Activity list:
**A.** Swap "pertussis" for "the hundred-day cough" in the part of the whooping cough article that opens with the words containing "There have no" and closes with "3 months old.", and write that part out again.
**B.** Pick up the whooping cough article after its last sentence and keep writing.

Passage shown:
━━━━━━

Whooping cough returns to county

Eight cases reported, first since ’10

Eight people came down with whooping cough in Montezuma County during 2013. This is the first year since 2010 that the disease has been reported in the county.

The end of December marked the end of the second year of epidemic levels of whooping cough in the state, with 1,458 cases reported in the state. Most of the cases have been reported in the Denver metro area.

There have no cases of whooping cough diagnosed at Southwest Memorial Hospital in the last several months, CEO Kent Helwig said.

Whooping cough, also known as pertussis, is a highly contagious respiratory disease that spreads when an individual breathes infected aerosolized droplets from a sneeze or cough. It can be deadly for infants and is most commonly seen in children under a year old, according to the Centers for Disease Control. Across the country in 2012, there were 20 deaths from whooping cough, and 15 of those deaths were in children under 3 months old.

However, the hardest hit age group in Colorado during 2013, were young teens between 11 and 14 years old. About 350 cases, or 23 percent of all people diagnosed, fell into this category.

Whooping cough rates peak every three to five years, and the state is in the middle of peak, said Lisa Miller, an epidemiologist with the Colorado Department of Public Health and Environment.

There have been higher numbers of whooping cough cases all across the country, with more than 48,000 cases reported in 2012. The last peak was in 2005, according to CDC data.

━━━━━━

Record set:
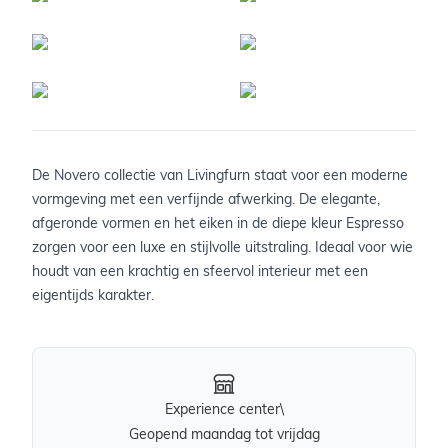
De Novero collectie van Livingfurn staat voor een moderne
vormgeving met een verfijnde afwerking. De elegante,
afgeronde vormen en het eiken in de diepe kleur Espresso
zorgen voor een luxe en stijlvolle uitstraling. Ideaal voor wie
houdt van een krachtig en sfeervol interieur met een
eigentijds karakter.
Experience center\
Geopend maandag tot vrijdag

━━━━━━

Responses to the exercise:
**A.**
There have no cases of whooping cough diagnosed at Southwest Memorial Hospital in the last several months, CEO Kent Helwig said.

Whooping cough, also known as the hundred-day cough, is a highly contagious respiratory disease that spreads when an individual breathes infected aerosolized droplets from a sneeze or cough. It can be deadly for infants and is most commonly seen in children under a year old, according to the Centers for Disease Control. Across the country in 2012, there were 20 deaths from whooping cough, and 15 of those deaths were in children under 3 months old.

**B.**
“Other states are seeing the same rates that we’re seeing,” Miller said.

The number of whooping cough cases also experiences a yearly cycle that tends to peak in the winter, she said.

Getting a vaccination is the best prevention measure, and they are especially recommended for women during pregnancy. Infants, who are at the most at risk, cannot be vaccinated until they are 2 months old because their immune systems haven’t developed, Miller said.

Whooping cough feels like a cold, that worsens within two weeks into a violent cough and may persist for several months.

Infants do not develop a cough, but rather short pauses in their breathing.

“Such a concerning symptom wouldn’t be missed,” Miller said.

The state is working to prevent whooping cough from spreading further down by educating school nurses and pregnant mothers, among other measures. However preliminary data for January show a high number of cases were persisting into the new year.